··· Exercise material ···

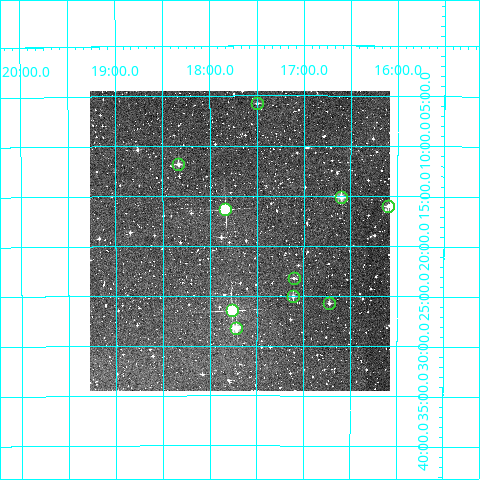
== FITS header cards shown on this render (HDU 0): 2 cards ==
NAXIS1  =                  300
NAXIS2  =                  300

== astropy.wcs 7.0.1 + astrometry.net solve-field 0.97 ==
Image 300 x 300 px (HDU 0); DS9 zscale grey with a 90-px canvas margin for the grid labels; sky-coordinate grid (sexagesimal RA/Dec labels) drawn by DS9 from the SOLVED WCS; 10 Tycho-2 reference stars matched to detected sources circled (green)
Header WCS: RA---TAN/DEC--TAN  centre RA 06:17:41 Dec -51:19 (94.42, -51.32 deg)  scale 6 arcsec/px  FOV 30.0' x 30.0'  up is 0 deg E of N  parity normal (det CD < 0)
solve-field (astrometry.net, Tycho-2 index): VERIFIED the header's WCS against the Tycho-2 star catalogue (verified at 2 index scales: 9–10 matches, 0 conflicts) and refined it, rather than solving blind
Solved WCS: RA---TAN-SIP/DEC--TAN-SIP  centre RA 06:17:41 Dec -51:19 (94.42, -51.32 deg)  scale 5.99 arcsec/px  FOV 30.0' x 30.0'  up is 0 deg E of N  parity normal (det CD < 0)
The solver's refit moves the header's centre by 1.3 arcsec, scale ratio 0.9984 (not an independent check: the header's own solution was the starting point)
Tycho-2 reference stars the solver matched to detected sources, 10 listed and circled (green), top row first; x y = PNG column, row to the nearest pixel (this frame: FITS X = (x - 90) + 1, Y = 300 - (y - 91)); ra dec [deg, ICRS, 3 dp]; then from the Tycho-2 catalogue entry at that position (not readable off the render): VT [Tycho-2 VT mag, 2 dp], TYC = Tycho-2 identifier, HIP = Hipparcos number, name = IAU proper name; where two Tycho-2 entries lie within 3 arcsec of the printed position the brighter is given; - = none
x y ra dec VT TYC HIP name
257 103 94.374 -51.096 11.34 8114-702-1 - -
178 164 94.583 -51.197 10.84 8114-989-1 - -
341 197 94.150 -51.252 10.00 8114-1099-1 - -
388 206 94.024 -51.266 10.31 8114-1106-1 - -
225 209 94.458 -51.273 8.53 8114-1050-1 - -
294 278 94.276 -51.387 11.99 8114-728-1 - -
293 296 94.278 -51.417 10.49 8114-630-1 - -
329 303 94.181 -51.429 10.99 8114-657-1 - -
232 310 94.441 -51.441 7.73 8114-753-1 29903 -
236 328 94.429 -51.470 9.67 8114-879-1 - -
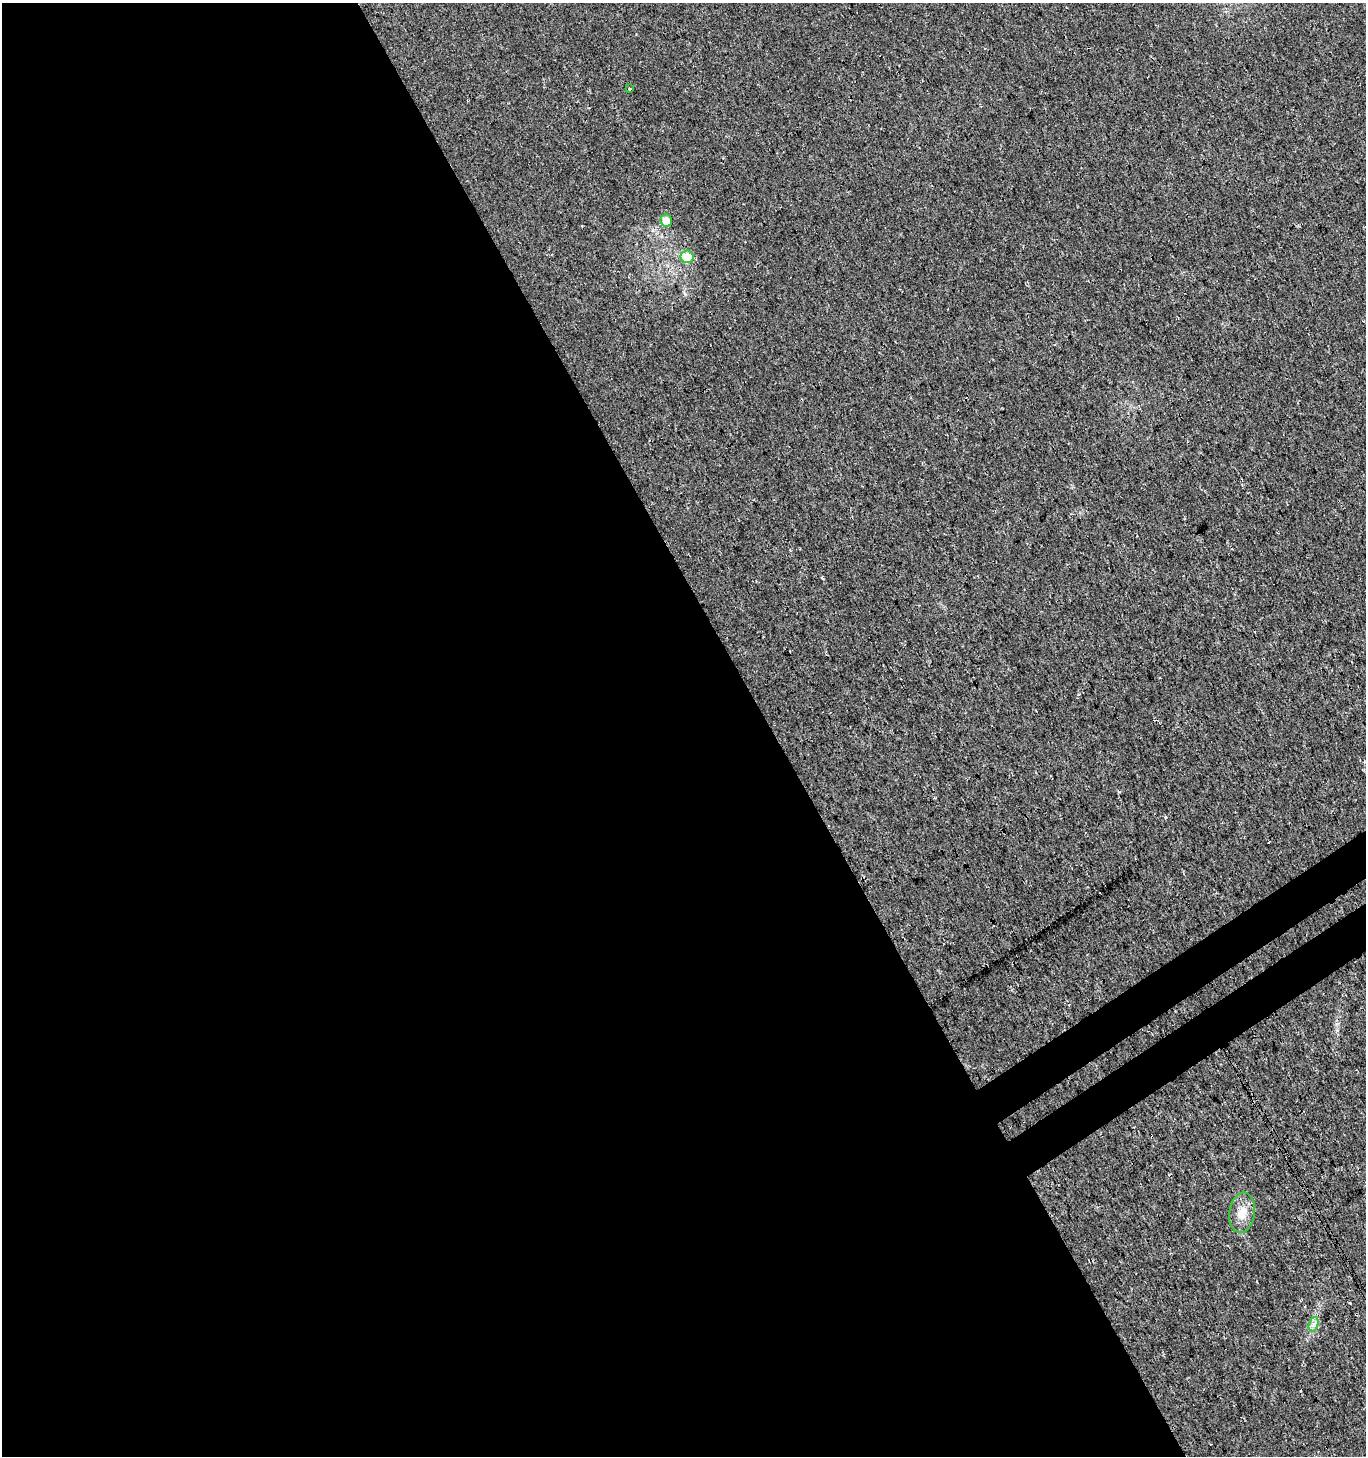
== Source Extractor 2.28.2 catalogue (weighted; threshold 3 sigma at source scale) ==
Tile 9 of 4 x 4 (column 1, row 3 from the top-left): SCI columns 206-1569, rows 1504-2957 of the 5806 x 5921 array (HDU 1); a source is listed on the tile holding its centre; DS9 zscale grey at full resolution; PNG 1368 x 1458 px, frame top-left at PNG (2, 3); each listed source drawn as its Kron ellipse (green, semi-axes under 4 px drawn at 4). Shown black and unused: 58% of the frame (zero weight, under 3 of 4 exposures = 5% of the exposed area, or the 3 px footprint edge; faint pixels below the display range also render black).
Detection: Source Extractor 2.28.2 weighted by HDU 2 'WHT'; one run over the whole footprint, this tile lists its part. Background 0.0165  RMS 0.007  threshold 0.0317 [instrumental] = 3 sigma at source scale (4.5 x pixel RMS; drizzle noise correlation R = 1.50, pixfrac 1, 0.0396/0.0396 arcsec/px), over >= 5 px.
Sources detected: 5; all 5 listed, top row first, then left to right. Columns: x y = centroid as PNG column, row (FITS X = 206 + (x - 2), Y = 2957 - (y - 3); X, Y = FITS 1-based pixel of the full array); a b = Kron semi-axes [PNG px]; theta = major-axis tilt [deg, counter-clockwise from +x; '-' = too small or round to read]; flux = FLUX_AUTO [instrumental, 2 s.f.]
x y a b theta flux
629 89 3 3 - 1.8
666 220 6 6 - 7
687 257 6 6 - 17
1242 1213 20 13 82 10
1314 1324 7 4 71 2.2
Overlapping masked pixels (flux is a lower limit): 1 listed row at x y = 687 257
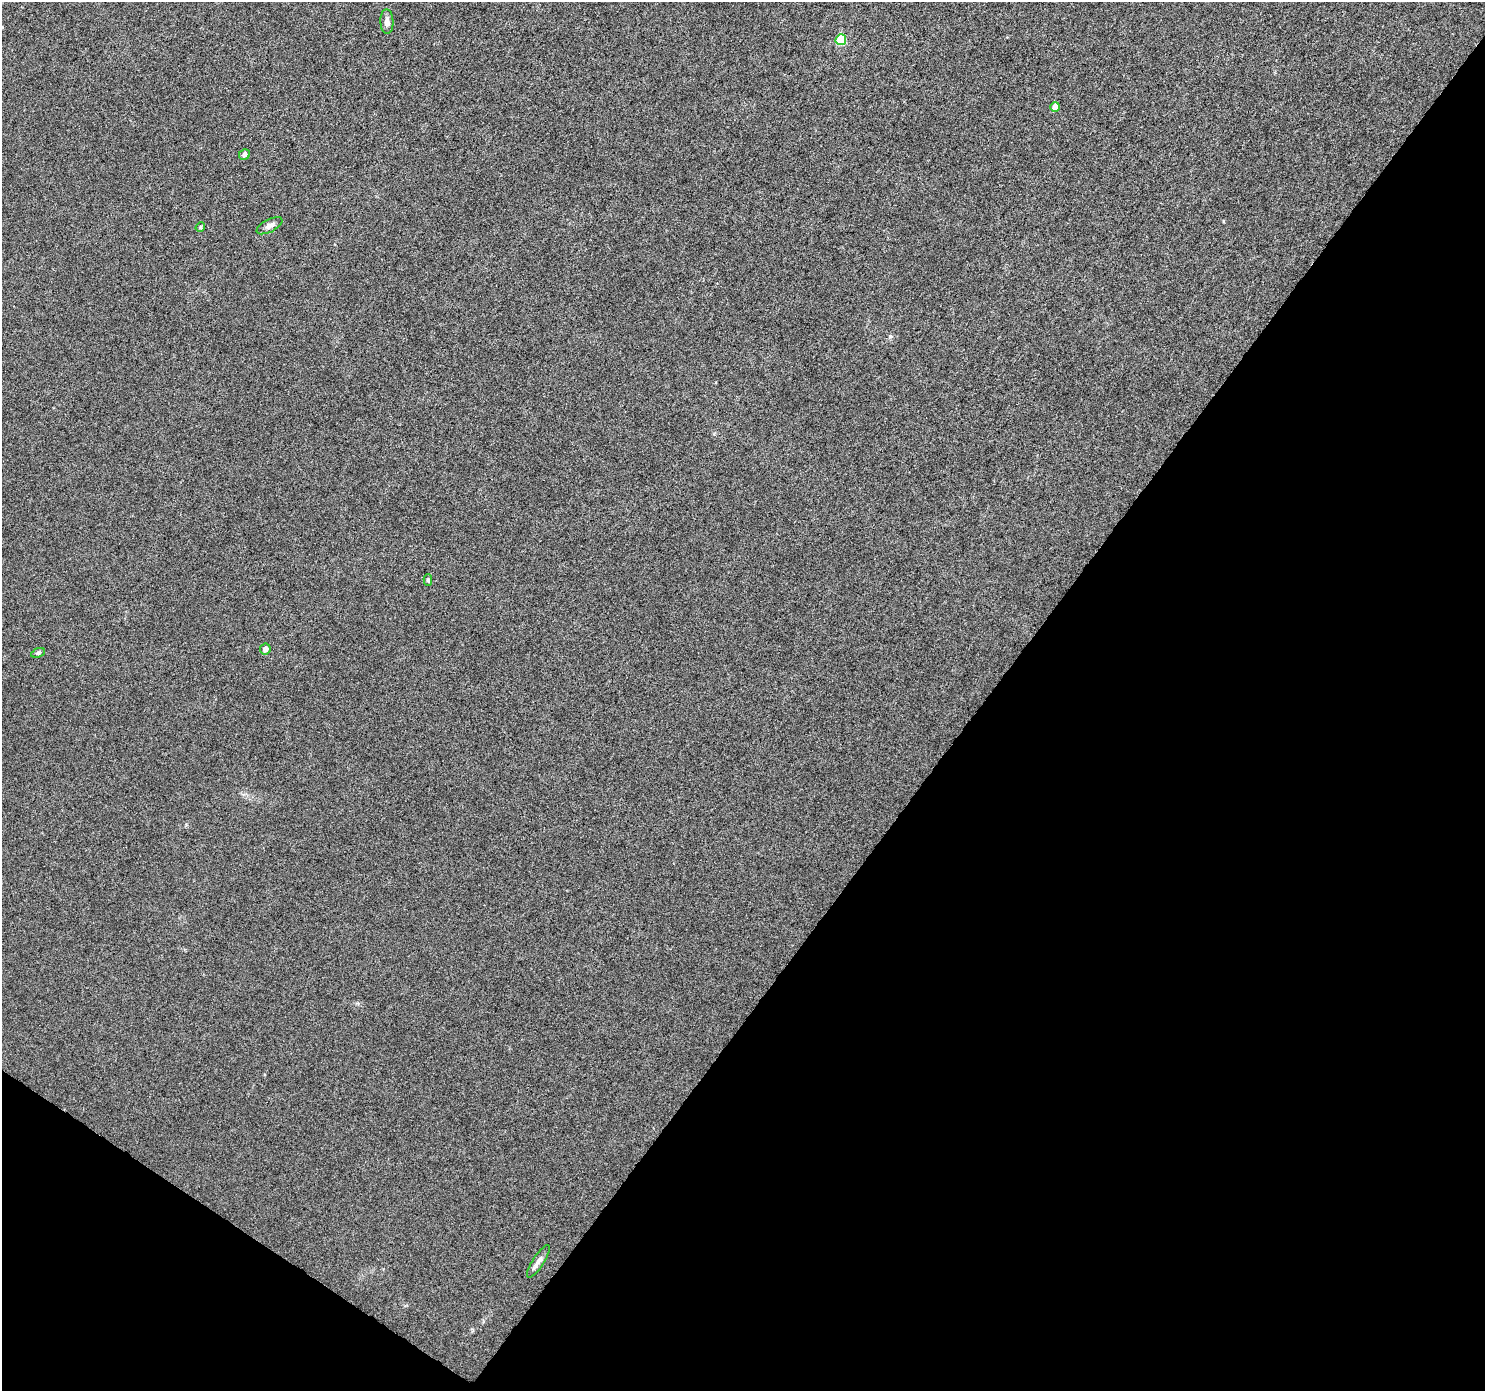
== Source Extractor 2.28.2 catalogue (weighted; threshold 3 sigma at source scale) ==
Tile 15 of 4 x 4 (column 3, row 4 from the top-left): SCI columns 2970-4452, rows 189-1577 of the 5947 x 5998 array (HDU 1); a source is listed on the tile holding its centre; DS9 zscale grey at full resolution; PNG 1487 x 1393 px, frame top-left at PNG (2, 2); each listed source drawn as its Kron ellipse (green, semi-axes under 4 px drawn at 4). Shown black and unused: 37% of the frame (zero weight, under 5 of 9 exposures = <1% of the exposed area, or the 3 px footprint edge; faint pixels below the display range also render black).
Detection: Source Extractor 2.28.2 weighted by HDU 2 'WHT'; one run over the whole footprint, this tile lists its part. Background 8.71e-04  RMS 0.0014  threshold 0.0059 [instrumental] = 3 sigma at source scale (4.09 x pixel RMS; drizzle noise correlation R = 1.36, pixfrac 0.8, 0.0396/0.0396 arcsec/px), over >= 5 px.
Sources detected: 10; all 10 listed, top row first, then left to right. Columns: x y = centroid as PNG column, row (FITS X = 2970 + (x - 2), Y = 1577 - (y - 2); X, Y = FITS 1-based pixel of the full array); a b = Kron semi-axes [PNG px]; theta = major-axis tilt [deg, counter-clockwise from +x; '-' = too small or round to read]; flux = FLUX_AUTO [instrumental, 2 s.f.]
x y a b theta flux
387 22 12 6 -89 0.63
841 40 5 5 - 6.6
1055 107 5 4 - 1.3
245 154 6 5 - 0.49
269 226 14 6 27 0.58
200 227 5 4 - 0.15
428 580 5 4 - 0.22
265 649 5 5 - 0.83
38 653 7 4 21 0.27
538 1261 19 5 57 0.68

···

Copy out every line of the records word for word, leaving out the pictures.

== FITS header cards shown on this render (HDU 0): 2 cards ==
NAXIS1  =                  300
NAXIS2  =                  300

== astropy.wcs 7.0.1 + astrometry.net solve-field 0.97 ==
Image 300 x 300 px (HDU 0); DS9 zscale grey with a 90-px canvas margin for the grid labels; sky-coordinate grid (sexagesimal RA/Dec labels) drawn by DS9 from the SOLVED WCS; 10 Tycho-2 reference stars matched to detected sources circled (green)
Header WCS: RA---TAN/DEC--TAN  centre RA 06:17:41 Dec -51:19 (94.42, -51.32 deg)  scale 6 arcsec/px  FOV 30.0' x 30.0'  up is 0 deg E of N  parity normal (det CD < 0)
solve-field (astrometry.net, Tycho-2 index): VERIFIED the header's WCS against the Tycho-2 star catalogue (verified at 2 index scales: 9–10 matches, 0 conflicts) and refined it, rather than solving blind
Solved WCS: RA---TAN-SIP/DEC--TAN-SIP  centre RA 06:17:41 Dec -51:19 (94.42, -51.32 deg)  scale 5.99 arcsec/px  FOV 30.0' x 30.0'  up is 0 deg E of N  parity normal (det CD < 0)
The solver's refit moves the header's centre by 1.3 arcsec, scale ratio 0.9984 (not an independent check: the header's own solution was the starting point)
Tycho-2 reference stars the solver matched to detected sources, 10 listed and circled (green), top row first; x y = PNG column, row to the nearest pixel (this frame: FITS X = (x - 90) + 1, Y = 300 - (y - 91)); ra dec [deg, ICRS, 3 dp]; then from the Tycho-2 catalogue entry at that position (not readable off the render): VT [Tycho-2 VT mag, 2 dp], TYC = Tycho-2 identifier, HIP = Hipparcos number, name = IAU proper name; where two Tycho-2 entries lie within 3 arcsec of the printed position the brighter is given; - = none
x y ra dec VT TYC HIP name
257 103 94.374 -51.096 11.34 8114-702-1 - -
178 164 94.583 -51.197 10.84 8114-989-1 - -
341 197 94.150 -51.252 10.00 8114-1099-1 - -
388 206 94.024 -51.266 10.31 8114-1106-1 - -
225 209 94.458 -51.273 8.53 8114-1050-1 - -
294 278 94.276 -51.387 11.99 8114-728-1 - -
293 296 94.278 -51.417 10.49 8114-630-1 - -
329 303 94.181 -51.429 10.99 8114-657-1 - -
232 310 94.441 -51.441 7.73 8114-753-1 29903 -
236 328 94.429 -51.470 9.67 8114-879-1 - -
== Source Extractor 2.28.2 catalogue (weighted; threshold 3 sigma at source scale) ==
Tile 9 of 4 x 4 (column 1, row 3 from the top-left): SCI columns 206-1569, rows 1504-2957 of the 5806 x 5921 array (HDU 1); a source is listed on the tile holding its centre; DS9 zscale grey at full resolution; PNG 1368 x 1458 px, frame top-left at PNG (2, 3); each listed source drawn as its Kron ellipse (green, semi-axes under 4 px drawn at 4). Shown black and unused: 58% of the frame (zero weight, under 3 of 4 exposures = 5% of the exposed area, or the 3 px footprint edge; faint pixels below the display range also render black).
Detection: Source Extractor 2.28.2 weighted by HDU 2 'WHT'; one run over the whole footprint, this tile lists its part. Background 0.0165  RMS 0.007  threshold 0.0317 [instrumental] = 3 sigma at source scale (4.5 x pixel RMS; drizzle noise correlation R = 1.50, pixfrac 1, 0.0396/0.0396 arcsec/px), over >= 5 px.
Sources detected: 5; all 5 listed, top row first, then left to right. Columns: x y = centroid as PNG column, row (FITS X = 206 + (x - 2), Y = 2957 - (y - 3); X, Y = FITS 1-based pixel of the full array); a b = Kron semi-axes [PNG px]; theta = major-axis tilt [deg, counter-clockwise from +x; '-' = too small or round to read]; flux = FLUX_AUTO [instrumental, 2 s.f.]
x y a b theta flux
629 89 3 3 - 1.8
666 220 6 6 - 7
687 257 6 6 - 17
1242 1213 20 13 82 10
1314 1324 7 4 71 2.2
Overlapping masked pixels (flux is a lower limit): 1 listed row at x y = 687 257
== Source Extractor 2.28.2 catalogue (weighted; threshold 3 sigma at source scale) ==
Tile 15 of 4 x 4 (column 3, row 4 from the top-left): SCI columns 2970-4452, rows 189-1577 of the 5947 x 5998 array (HDU 1); a source is listed on the tile holding its centre; DS9 zscale grey at full resolution; PNG 1487 x 1393 px, frame top-left at PNG (2, 2); each listed source drawn as its Kron ellipse (green, semi-axes under 4 px drawn at 4). Shown black and unused: 37% of the frame (zero weight, under 5 of 9 exposures = <1% of the exposed area, or the 3 px footprint edge; faint pixels below the display range also render black).
Detection: Source Extractor 2.28.2 weighted by HDU 2 'WHT'; one run over the whole footprint, this tile lists its part. Background 8.71e-04  RMS 0.0014  threshold 0.0059 [instrumental] = 3 sigma at source scale (4.09 x pixel RMS; drizzle noise correlation R = 1.36, pixfrac 0.8, 0.0396/0.0396 arcsec/px), over >= 5 px.
Sources detected: 10; all 10 listed, top row first, then left to right. Columns: x y = centroid as PNG column, row (FITS X = 2970 + (x - 2), Y = 1577 - (y - 2); X, Y = FITS 1-based pixel of the full array); a b = Kron semi-axes [PNG px]; theta = major-axis tilt [deg, counter-clockwise from +x; '-' = too small or round to read]; flux = FLUX_AUTO [instrumental, 2 s.f.]
x y a b theta flux
387 22 12 6 -89 0.63
841 40 5 5 - 6.6
1055 107 5 4 - 1.3
245 154 6 5 - 0.49
269 226 14 6 27 0.58
200 227 5 4 - 0.15
428 580 5 4 - 0.22
265 649 5 5 - 0.83
38 653 7 4 21 0.27
538 1261 19 5 57 0.68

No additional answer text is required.